具体的には、以下のような仕組みで「地方独立行政法人 くまもと県北病院」は、公営企業型の地方独立行政法人として、皆様によりよい医療の提供を行うことになります。
① 法人の設立団体である玉名市と玉東町で設置した一部事務組合(特別地方公共団体)である「玉名市玉東町病院設立組合」の管理者(玉名市長)が、副管理者(玉東町長)と協議を行い病院運営の責任者である「理事長」と、法人の監査役としての「監事」を任命します。
② 地方独立行政法人法に「法人の事業の経費は、原則として当該公営企業型地方独立行政法人の事業の経営に伴う収入をもって充てなければならない」とあります。一方で「採算の取れない事業について、法人が利用者に料金を負担させて採算を維持することが適当でない経費(「住民サービスの向上」 にかかわる経費)」については、組合が法人の業務運営費の一部を負担することになっています。(本組合においては、病院事業に係る国からの交付税の範囲内としています。)この運営費の負担については、「住民から徴収された税金その他の貴重な財源で賄われるものであることに留意し、適切かつ効率的に使用するよう努めなければならない」ことが同じ法律に定められています。このように運営費負担金は、法人が利用者のサービスの向上のためか否か慎重に熟慮して使用しなければならないお金になります。
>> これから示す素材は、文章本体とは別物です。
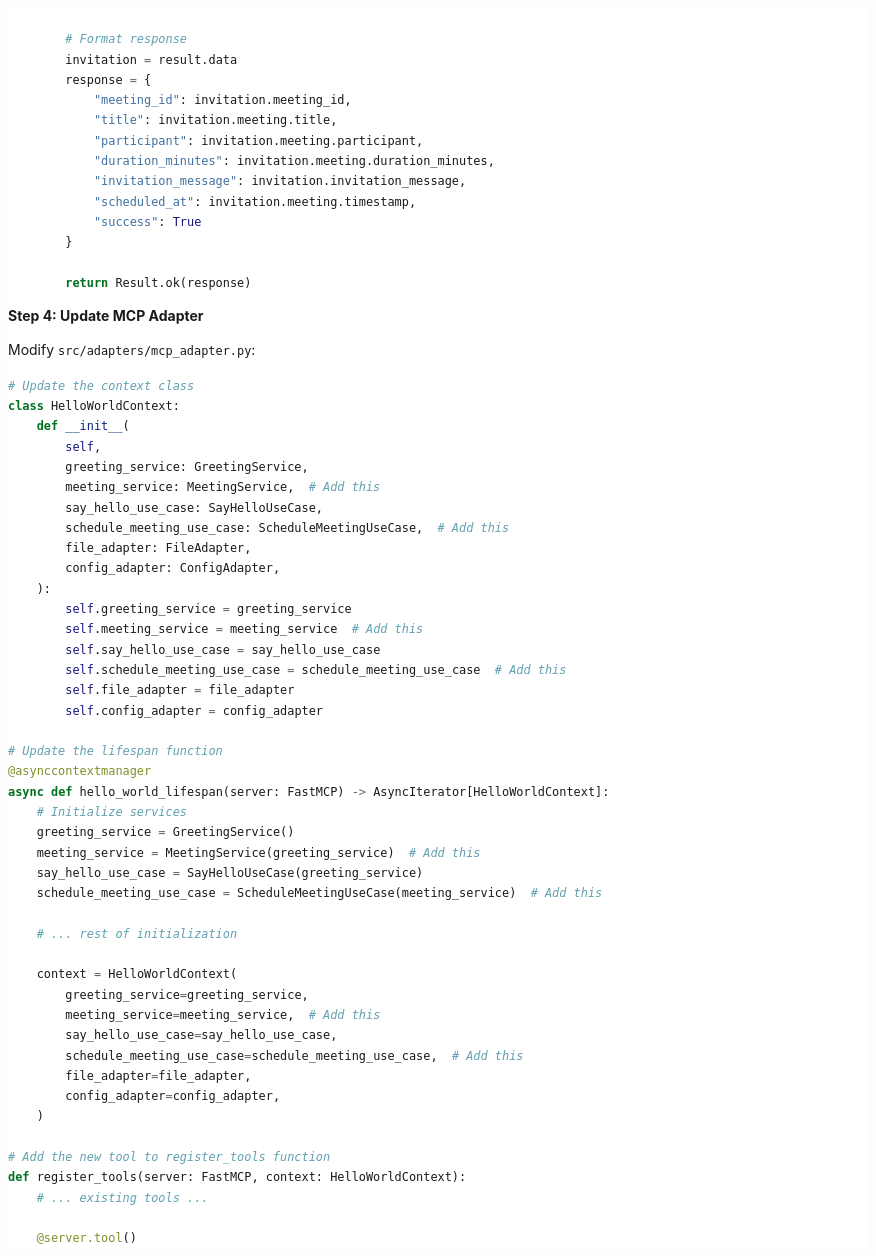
 ```python
        
        # Format response
        invitation = result.data
        response = {
            "meeting_id": invitation.meeting_id,
            "title": invitation.meeting.title,
            "participant": invitation.meeting.participant,
            "duration_minutes": invitation.meeting.duration_minutes,
            "invitation_message": invitation.invitation_message,
            "scheduled_at": invitation.meeting.timestamp,
            "success": True
        }
        
        return Result.ok(response)
```

**Step 4: Update MCP Adapter**

Modify `src/adapters/mcp_adapter.py`:

```python
# Update the context class
class HelloWorldContext:
    def __init__(
        self,
        greeting_service: GreetingService,
        meeting_service: MeetingService,  # Add this
        say_hello_use_case: SayHelloUseCase,
        schedule_meeting_use_case: ScheduleMeetingUseCase,  # Add this
        file_adapter: FileAdapter,
        config_adapter: ConfigAdapter,
    ):
        self.greeting_service = greeting_service
        self.meeting_service = meeting_service  # Add this
        self.say_hello_use_case = say_hello_use_case
        self.schedule_meeting_use_case = schedule_meeting_use_case  # Add this
        self.file_adapter = file_adapter
        self.config_adapter = config_adapter

# Update the lifespan function
@asynccontextmanager
async def hello_world_lifespan(server: FastMCP) -> AsyncIterator[HelloWorldContext]:
    # Initialize services
    greeting_service = GreetingService()
    meeting_service = MeetingService(greeting_service)  # Add this
    say_hello_use_case = SayHelloUseCase(greeting_service)
    schedule_meeting_use_case = ScheduleMeetingUseCase(meeting_service)  # Add this
    
    # ... rest of initialization
    
    context = HelloWorldContext(
        greeting_service=greeting_service,
        meeting_service=meeting_service,  # Add this
        say_hello_use_case=say_hello_use_case,
        schedule_meeting_use_case=schedule_meeting_use_case,  # Add this
        file_adapter=file_adapter,
        config_adapter=config_adapter,
    )

# Add the new tool to register_tools function
def register_tools(server: FastMCP, context: HelloWorldContext):
    # ... existing tools ...
    
    @server.tool()
```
③ 組合は、法人に対し「くまもと県北病院」の整備などに必要な資金の貸付を行っています。法人は、組合に対し貸付金と利子の返済義務を負っています。
④ 組合の管理者は、3年~5年の期間を定め、法人に達成すべき業務運営の効率化、提供するサービスの質の向上、財務内容の改善やその他業務運営に関する目標として「中期目標」を課します。
⑤ 法人は、「中期目標」を達成するための「中期計画(Plan)」を策定します。
⑥ 法人は「中期計画」に基づき各年度の「年度計画(Plan)」を策定し「病院運営(Do)」を行います。
⑦ 組合の管理者は、「計画」の成果を確認するため「実績評価(Check)」を行い、法人に対し目標に達成していない点を改善するように指示などを行います。
⑧ 法人は、組合の管理者の指示などを受け「業務改善(Action)」を行いながら、皆様によりよい医療を提供していくようになります。